22-27: With dim vision, Isaac hears the sound of Jacob’s voice, but Isaac’s aged hands are fooled by the goatskins wrapped around the boy’s arms and the smell of Esau’s clothing. Jacob lies again, and claims to be Esau

28-29 Isaac bestows the grand blessing upon the liar and cheat who stands before him


IV. Esau begs for any kind of blessing that Isaac may yet have for him (30-40:)

30-31: No sooner has Jacob gone from Isaac’s presence when Esau arrives bearing the savory venison as ordered

32-33 Isaac realizes that he has been tricked; but declares that he cannot take back the blessing

34-40: Esau begs for a blessing, any blessing


V. When Rebekah learns of Esau’s plan to kill Jacob, she urges Isaac to send Jacob away to find a wife (41-46:)

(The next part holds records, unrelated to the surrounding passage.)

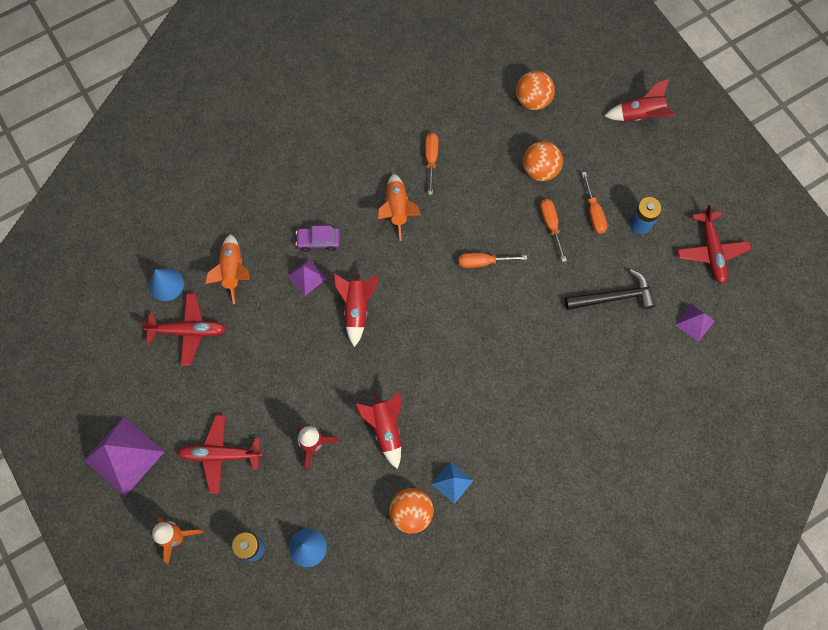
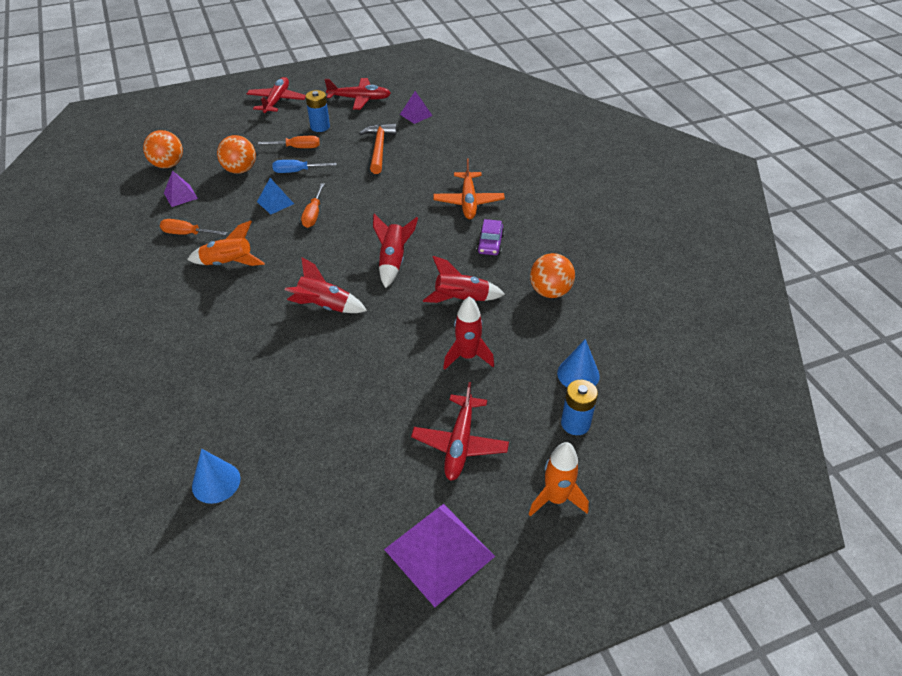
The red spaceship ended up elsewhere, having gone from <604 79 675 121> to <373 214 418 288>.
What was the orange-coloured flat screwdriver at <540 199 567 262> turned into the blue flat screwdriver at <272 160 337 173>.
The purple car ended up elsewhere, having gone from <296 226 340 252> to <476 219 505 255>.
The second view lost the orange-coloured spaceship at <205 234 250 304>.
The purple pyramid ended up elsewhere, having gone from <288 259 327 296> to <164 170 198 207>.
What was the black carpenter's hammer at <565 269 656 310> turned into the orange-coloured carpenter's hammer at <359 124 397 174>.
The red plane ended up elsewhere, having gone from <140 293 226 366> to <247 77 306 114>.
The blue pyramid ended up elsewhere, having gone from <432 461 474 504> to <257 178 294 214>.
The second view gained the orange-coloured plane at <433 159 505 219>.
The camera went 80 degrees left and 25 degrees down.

41: Understandably, Esau hates Jacob for all that he has done to take away both Esau’s birthright and, now, his blessing

42-45: Rebekah, always ready with a plan, tells Jacob to prepare to journey back to her own homeland where he can stay safely with his uncle Laban until Esau has calmed down

46: Rebekah talks Isaac into sending Jacob to Haran to find a wife, lest he marry Hittite women and disgrace his parents as did Esau in his marriages


Meditation Points:

  1. 2 Corinthians 5:7  For we walk by faith, not by sight. Trusting your feelings is always a bad idea–trust God.
  2. Did anyone say “dysfunctional family”?
  3. Why would a mother plot so to deceive her husband?
  4. P.T.Barnum said that you can fool all of the people some of the time, and some of the people all of the time. Which kind are you?
  5. Remember this event and you will discern a connection between Isaac’s blessing of Jacob and subsequent history. A spirit of prophecy attends the blessing.
  6. What was so important about the blessing? How does blessing differ from birthright? Together they certainly guarantee that Jacob will be the head of the family after the death of Isaac, and that Jacob will possess all of Isaac’s wealth, and that the promises of God will not be fulfilled in Esau.